I’ve had these books for probably 40 years and have no idea how long my grandmother had them. I have a set of 27, all different titles. What can you tell me about them?
Little Luxart Books were sold by mail in the early 1900s by the Robert K. Haas Publishing Company in New York. First marketed as leather or leatherette, Hass altered the name to avoid misrepresenting the red pressed-paper covers. Similar sets sell today for $45 to $65. An individual book sells for $1 to $5.
Joni submitted photographs online (without a message or information) of her five-socket, midcentury table lamp with spun-acrylic shades. She sent pictures of the lamp lighted and turned off. Even without the maker’s name or history, she could easily sell the lamp for $350 and, with a bit of effort, two to three times more. It screams 1960s. The shades look like crushed ice with a drizzle of color on top.
Someone in Paris, Tennessee, sent a picture of an Avon Cape Cod ruby red wine decanter and cake platform. The decanter sells for $10 to $22. The cake platform sells for around $35.
Wheaton Glass Company made the deep red glass for Avon in 1975 in anticipation of our bicentennial. Introduced to mimic earlier Sandwich Glass made in Boston in the 1800s, it was enthusiastically collected as Avon offered different serving and place setting pieces in every campaign. It is still favored at Christmas.

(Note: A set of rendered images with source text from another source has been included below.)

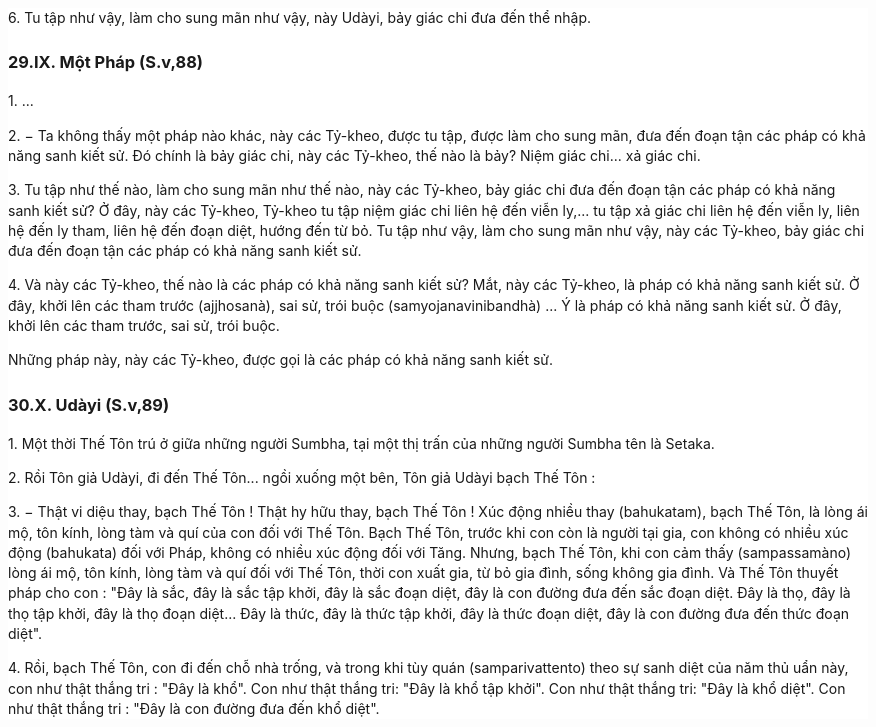 6\. Tu tập như vậy, làm cho sung mãn như vậy, này Udàyi, bảy giác chi đưa đến thể nhập.

### 29.IX. Một Pháp (S.v,88)

1\. ...

2\. − Ta không thấy một pháp nào khác, này các Tỷ-kheo, được tu tập, được làm cho sung mãn, đưa đến
đoạn tận các pháp có khả năng sanh kiết sử. Ðó chính là bảy giác chi, này các Tỷ-kheo, thế nào là bảy?
Niệm giác chi... xả giác chi.

3\. Tu tập như thế nào, làm cho sung mãn như thế nào, này các Tỷ-kheo, bảy giác chi đưa đến đoạn tận
các pháp có khả năng sanh kiết sử? Ở đây, này các Tỷ-kheo, Tỷ-kheo tu tập niệm giác chi liên hệ đến
viễn ly,... tu tập xả giác chi liên hệ đến viễn ly, liên hệ đến ly tham, liên hệ đến đoạn diệt, hướng đến từ
bỏ. Tu tập như vậy, làm cho sung mãn như vậy, này các Tỷ-kheo, bảy giác chi đưa đến đoạn tận các
pháp có khả năng sanh kiết sử.

4\. Và này các Tỷ-kheo, thế nào là các pháp có khả năng sanh kiết sử? Mắt, này các Tỷ-kheo, là pháp có
khả năng sanh kiết sử. Ở đây, khởi lên các tham trước (ajjhosanà), sai sử, trói buộc
(samyojanavinibandhà) ... Ý là pháp có khả năng sanh kiết sử. Ở đây, khởi lên các tham trước, sai sử,
trói buộc.

Những pháp này, này các Tỷ-kheo, được gọi là các pháp có khả năng sanh kiết sử.

### 30.X. Udàyi (S.v,89)

1\. Một thời Thế Tôn trú ở giữa những người Sumbha, tại một thị trấn của những người Sumbha tên là
Setaka.

2\. Rồi Tôn giả Udàyi, đi đến Thế Tôn... ngồi xuống một bên, Tôn giả Udàyi bạch Thế Tôn :

3\. − Thật vi diệu thay, bạch Thế Tôn ! Thật hy hữu thay, bạch Thế Tôn ! Xúc động nhiều thay
(bahukatam), bạch Thế Tôn, là lòng ái mộ, tôn kính, lòng tàm và quí của con đối với Thế Tôn. Bạch Thế
Tôn, trước khi con còn là người tại gia, con không có nhiều xúc động (bahukata) đối với Pháp, không có
nhiều xúc động đối với Tăng. Nhưng, bạch Thế Tôn, khi con cảm thấy (sampassamàno) lòng ái mộ, tôn
kính, lòng tàm và quí đối với Thế Tôn, thời con xuất gia, từ bỏ gia đình, sống không gia đình. Và Thế
Tôn thuyết pháp cho con : "Ðây là sắc, đây là sắc tập khởi, đây là sắc đoạn diệt, đây là con đường đưa
đến sắc đoạn diệt. Ðây là thọ, đây là thọ tập khởi, đây là thọ đoạn diệt... Ðây là thức, đây là thức tập
khởi, đây là thức đoạn diệt, đây là con đường đưa đến thức đoạn diệt".

4\. Rồi, bạch Thế Tôn, con đi đến chỗ nhà trống, và trong khi tùy quán (samparivattento) theo sự sanh
diệt của năm thủ uẩn này, con như thật thắng tri : "Ðây là khổ". Con như thật thắng tri: "Ðây là khổ tập
khởi". Con như thật thắng tri: "Ðây là khổ diệt". Con như thật thắng tri : "Ðây là con đường đưa đến khổ
diệt".
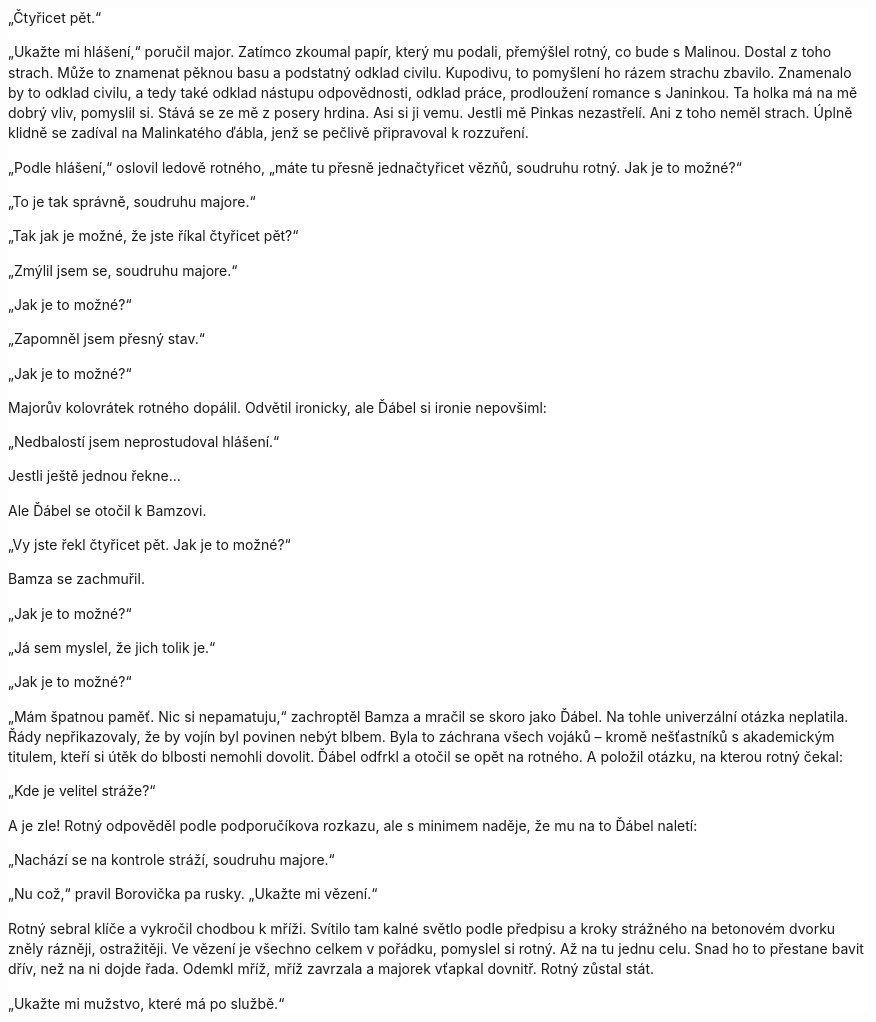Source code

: „Čtyřicet pět.“

„Ukažte mi hlášení,“ poručil major. Zatímco zkoumal papír, který mu podali, přemýšlel rotný, co bude s Malinou. Dostal z toho strach. Může to znamenat pěknou basu a podstatný odklad civilu. Kupodivu, to pomyšlení ho rázem strachu zbavilo. Znamenalo by to odklad civilu, a tedy také odklad nástupu odpovědnosti, odklad práce, prodloužení romance s Janinkou. Ta holka má na mě dobrý vliv, pomyslil si. Stává se ze mě z posery hrdina. Asi si ji vemu. Jestli mě Pinkas nezastřelí. Ani z toho neměl strach. Úplně klidně se zadíval na Malinkatého ďábla, jenž se pečlivě připravoval k rozzuření.

„Podle hlášení,“ oslovil ledově rotného, „máte tu přesně jednačtyřicet vězňů, soudruhu rotný. Jak je to možné?“

„To je tak správně, soudruhu majore.“

„Tak jak je možné, že jste říkal čtyřicet pět?“

„Zmýlil jsem se, soudruhu majore.“

„Jak je to možné?“

„Zapomněl jsem přesný stav.“

„Jak je to možné?“

Majorův kolovrátek rotného dopálil. Odvětil ironicky, ale Ďábel si ironie nepovšiml:

„Nedbalostí jsem neprostudoval hlášení.“

Jestli ještě jednou řekne…

Ale Ďábel se otočil k Bamzovi.

„Vy jste řekl čtyřicet pět. Jak je to možné?“

Bamza se zachmuřil.

„Jak je to možné?“

„Já sem myslel, že jich tolik je.“

„Jak je to možné?“

„Mám špatnou paměť. Nic si nepamatuju,“ zachroptěl Bamza a mračil se skoro jako Ďábel. Na tohle univerzální otázka neplatila. Řády nepřikazovaly, že by vojín byl povinen nebýt blbem. Byla to záchrana všech vojáků – kromě nešťastníků s akademickým titulem, kteří si útěk do blbosti nemohli dovolit. Ďábel odfrkl a otočil se opět na rotného. A položil otázku, na kterou rotný čekal:

„Kde je velitel stráže?“

A je zle! Rotný odpověděl podle podporučíkova rozkazu, ale s minimem naděje, že mu na to Ďábel naletí:

„Nachází se na kontrole stráží, soudruhu majore.“

„Nu což,“ pravil Borovička pa rusky. „Ukažte mi vězení.“

Rotný sebral klíče a vykročil chodbou k mříži. Svítilo tam kalné světlo podle předpisu a kroky strážného na betonovém dvorku zněly rázněji, ostražitěji. Ve vězení je všechno celkem v pořádku, pomyslel si rotný. Až na tu jednu celu. Snad ho to přestane bavit dřív, než na ni dojde řada. Odemkl mříž, mříž zavrzala a majorek vťapkal dovnitř. Rotný zůstal stát.

„Ukažte mi mužstvo, které má po službě.“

This picture was a gift to my mother. It’s in a 16-by-20-inch frame. It looks to be composed of a black silky fabric background with the children being large paper dolls that have been skillfully cut out. Real fabric clothing has been placed on the children, and beautiful locks of natural hair have been arranged upon their sweet little heads.
The boy’s shirt has been top-stitched and has tiny buttons. He has on socks, and his shoes have been laced. The girl has rows of lace on her dress with tiny French knots holding it in place. Her socks are decorated with lavender embroidery thread, and her shoes are laced and tied. They have cut grass from green crepe paper and cut prints of flowers and a butterfly.
Could you shed any light on what it is and its age and value?
Fabric dressing paper dolls was first popular in the early 1920s and ‘30s. Child dolls like yours were sometimes dressed with real newborn baby clothes or the scraps left from sewing. I think some were made to utilize quickly outgrown pieces of clothing and remind mothers of their babies. Your boy and girl paper dolls with play clothes, grass and flowers might sell in the $45-to-$75 range. Oftentimes, crafts like this were introduced in the then-new and -popular ladies’ magazines.